Nearly 48% of XRP Holders Are Underwater, Echoing Pre-2024 Rally Levels
On-chain data from Glassnode, cited by analyst Steph Is Crypto, shows about 52% of XRP’s circulating supply (≈60.57 billion tokens) is in profit, leaving nearly 48% of holders with unrealized losses. Profitability has fallen in recent weeks amid a broader crypto market downturn; XRP is trading around $1.86 and has struggled to reclaim the $2 level. The drop in holder profitability coincides with lower futures open interest and reduced funding rates, indicating cautious derivatives positioning.

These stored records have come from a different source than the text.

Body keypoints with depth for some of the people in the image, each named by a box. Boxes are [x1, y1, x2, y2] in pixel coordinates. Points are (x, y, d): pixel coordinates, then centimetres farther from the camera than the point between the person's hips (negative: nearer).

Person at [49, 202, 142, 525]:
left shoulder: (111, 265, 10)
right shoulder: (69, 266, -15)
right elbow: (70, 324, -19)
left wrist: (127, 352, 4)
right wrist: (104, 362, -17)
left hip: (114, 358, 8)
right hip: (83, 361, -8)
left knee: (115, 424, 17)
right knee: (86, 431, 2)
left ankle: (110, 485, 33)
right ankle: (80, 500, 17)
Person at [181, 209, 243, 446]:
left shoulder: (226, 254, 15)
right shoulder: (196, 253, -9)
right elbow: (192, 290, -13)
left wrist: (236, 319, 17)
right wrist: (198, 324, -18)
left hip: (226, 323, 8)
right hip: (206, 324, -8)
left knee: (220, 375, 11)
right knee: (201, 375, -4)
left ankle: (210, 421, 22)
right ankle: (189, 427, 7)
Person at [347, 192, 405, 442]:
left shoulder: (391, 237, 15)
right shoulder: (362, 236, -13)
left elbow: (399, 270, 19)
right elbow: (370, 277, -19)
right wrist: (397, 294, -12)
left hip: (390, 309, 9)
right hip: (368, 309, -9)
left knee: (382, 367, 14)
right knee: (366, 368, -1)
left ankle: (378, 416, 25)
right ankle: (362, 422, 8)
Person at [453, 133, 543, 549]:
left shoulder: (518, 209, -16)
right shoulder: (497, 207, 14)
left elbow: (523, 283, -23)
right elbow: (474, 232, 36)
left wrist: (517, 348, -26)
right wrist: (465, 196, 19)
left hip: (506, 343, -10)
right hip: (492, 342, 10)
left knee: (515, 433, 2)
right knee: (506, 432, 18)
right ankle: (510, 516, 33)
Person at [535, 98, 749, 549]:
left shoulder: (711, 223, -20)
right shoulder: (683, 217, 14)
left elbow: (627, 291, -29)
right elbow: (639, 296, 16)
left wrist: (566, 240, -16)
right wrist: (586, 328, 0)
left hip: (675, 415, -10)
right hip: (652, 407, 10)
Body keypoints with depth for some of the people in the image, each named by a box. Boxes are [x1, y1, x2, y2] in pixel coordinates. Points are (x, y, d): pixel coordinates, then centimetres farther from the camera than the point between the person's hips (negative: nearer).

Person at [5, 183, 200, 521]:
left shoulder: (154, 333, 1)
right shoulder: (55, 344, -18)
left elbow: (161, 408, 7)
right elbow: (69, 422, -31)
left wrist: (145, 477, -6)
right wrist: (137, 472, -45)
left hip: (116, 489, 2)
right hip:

Analyst notes this profitability share mirrors levels seen in November 2024, a period that preceded a sharp XRP rally into 2025 when price approached $3 after political and macro catalysts (post-election regulatory optimism). However, the analyst warns the same drivers are not present now. Current potential catalysts include regulatory developments such as the proposed CLARITY Act and growing interest in XRP ETFs. Traders should watch holder profitability, futures metrics, funding rates, and regulatory news for signals of changing risk appetite.
Neutral
The news is rated neutral. Nearly half of XRP holders being underwater signals elevated downside sensitivity and potential selling pressure, which is a bearish micro-signal. Simultaneously, the current profitability level mirrors the pre-2024 trough that preceded a strong rally, suggesting the market could be positioned for recovery if a catalyst appears. Present indicators — reduced futures open interest and lower funding rates — point to cautious positioning rather than aggressive shorts or leveraged longs, which usually limits violent moves in either direction.
Short-term impact: Likely increased volatility and softer price action as holders with unrealized losses react to price moves; lower leverage reduces the chance of rapid liquidations but also implies muted upside until a clear catalyst emerges.
Long-term impact: Dependent on external catalysts. If regulatory clarity (e.g., CLARITY Act progress) or ETF approvals materialize, the current profitability trough could precede a sustained rally, as seen in late 2024–2025. Absent such catalysts, prolonged bearish macro conditions could push profitability lower and sustain downward pressure. Traders should monitor on-chain profitability, derivatives metrics, and regulatory news to gauge timing and magnitude of moves.